21-Jun-2001 -- The confluence of 53N 116W is located in west central Alberta. Leaving my home in Hinton I followed Hwy. 40 the Bighorn Highway south to Cadomin. The pavement ended just north of Cadomin after which I continued on gravel east across to Robb and then south to the junction with the Elk River road. Clouds of billowing dust from oncoming traffic obscured visibility frequently as roads in this area are heavily used by logging and oil field traffic.
The confluence was shown on the map as being within a kilometre of the Elk River road. As my GPS 12 counted down to less than a kilometre I slowed looking for a place to pull of the road. As I passed a turnoff into a drill site the readout began to climb again.

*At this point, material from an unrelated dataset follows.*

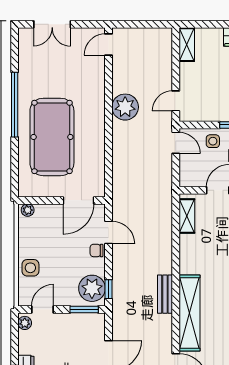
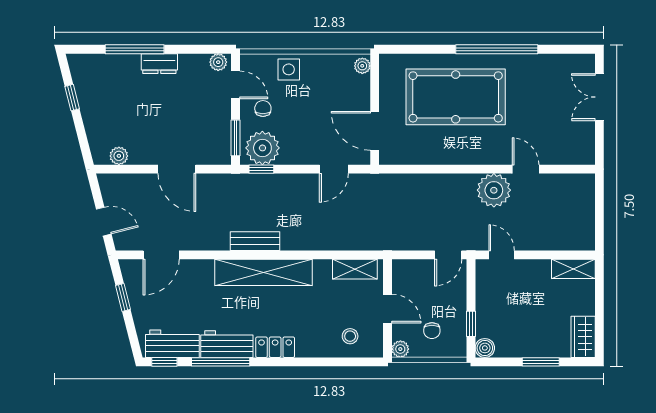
door: (109, 44) -> (526, 169), moved
side table: (213, 141) -> (450, 302), removed
chair: (97, 250) -> (263, 108), moved
shelving: (189, 313) -> (263, 272), moved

Turning around 500 metres further on I came back to the well site turnoff and followed the rough access road north. The distance to the confluence was only .66 km when I parked at 10:10 AM after a drive of 175 km. The oil well was capped and the site vacant except for the valves at the well head.
Leaving the well site on foot it was an easy walk through an open stand of pine for the first couple hundred of metres. After crossing a 30 metre wide pipeline right-of-way my path led into a muskeg sphagnum bog. Numerous pools of standing water in amongst the grasses, sedges and moss soon had my boots soaked and a few hundred metres further on a fast flowing creek cut through the muskeg. I was able jump cross at a narrow section of the creek and continued north through the Black Spruce and Tamarack Larch trees typical of the poorly drained bogs. After crossing another cutline I reached the confluence a short time later.
The confluence itself was situated on a cutline running east/west along the 53 rd parallel ( a coincidence?). The cutline was probably part of a seismic line used for oil exploration. In muskegs these are usually constructed during the winter on frozen ground and are impassable during the remainder of the year except on All Terrain Vehicles. There is surprisingly little disturbance in winter operations and the ground cover rapidly recovers.
The EPE(estimated postion error) was about five meters and the GPS showed an elevation of 1075 metres at the confluence. The mosquitos were thick and as I had left my repellent back at the car, I quickly took the required pictures and started back. Following a different route back I was able to cross the creek on a fallen tree and was back to my car only 25 minutes after setting out.
I left the well site and continued east to the Brazeau Reservoir dam to have lunch and dry out my socks and boots. Afterwards I planned to head north to visit another confluence.